┌──
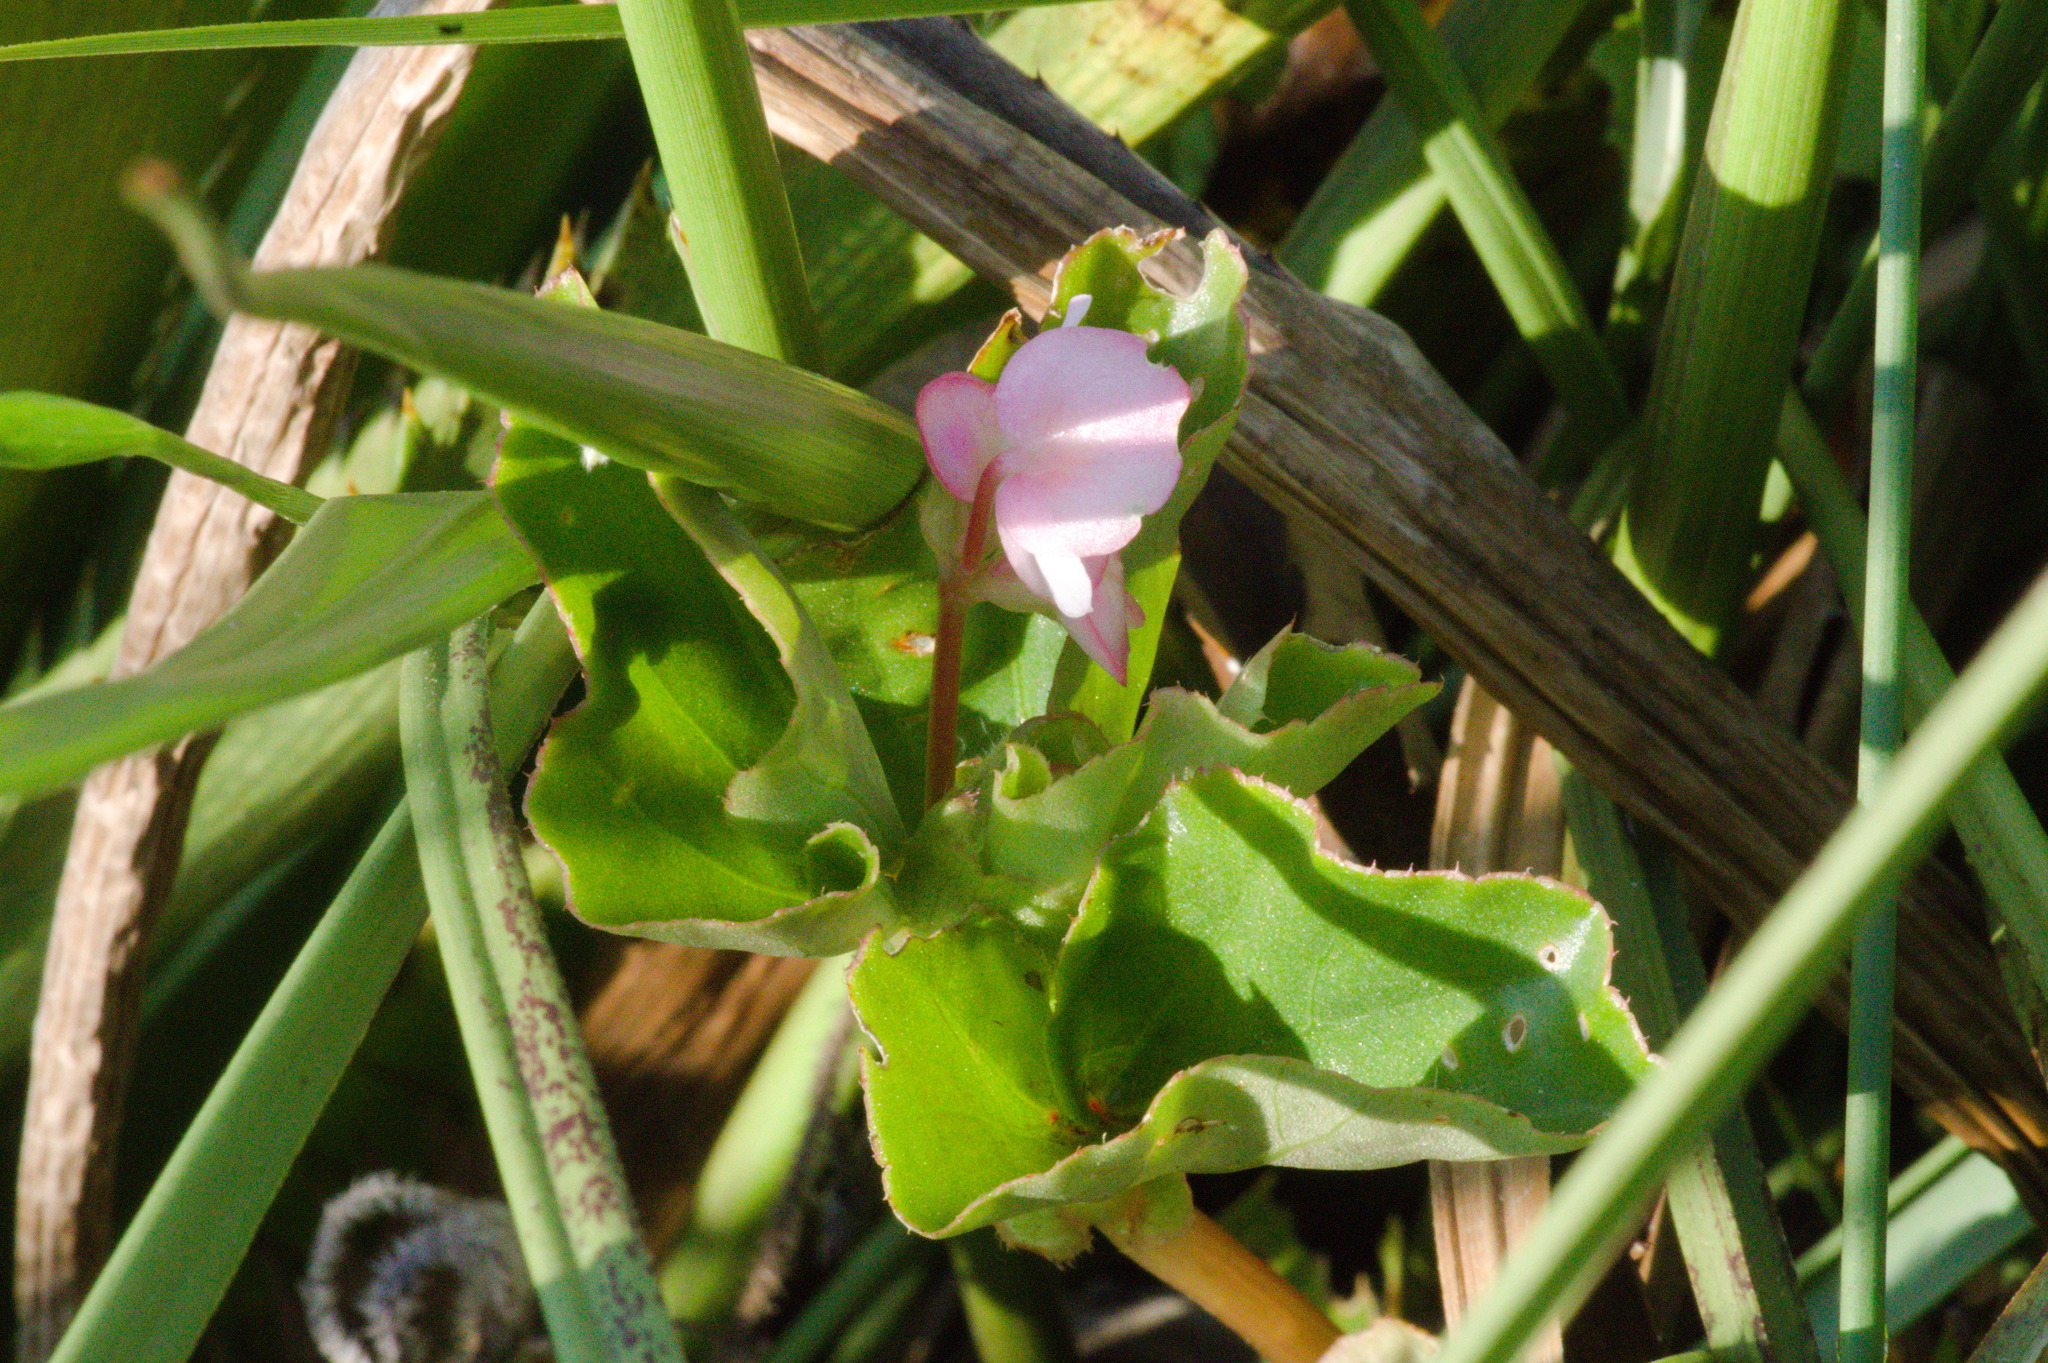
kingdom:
└──
┌──
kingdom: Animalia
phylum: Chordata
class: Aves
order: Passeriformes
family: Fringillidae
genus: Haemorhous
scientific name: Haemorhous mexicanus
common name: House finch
└──
Please give the lines of the listing as a JSON list of strings, one string per line with any blank lines omitted, beginning at the line that contains "order: Passeriformes" and stopping after the line that contains "common name: House finch".

* **Final result**
[
  "order: Passeriformes",
  "family: Fringillidae",
  "genus: Haemorhous",
  "scientific name: Haemorhous mexicanus",
  "common name: House finch"
]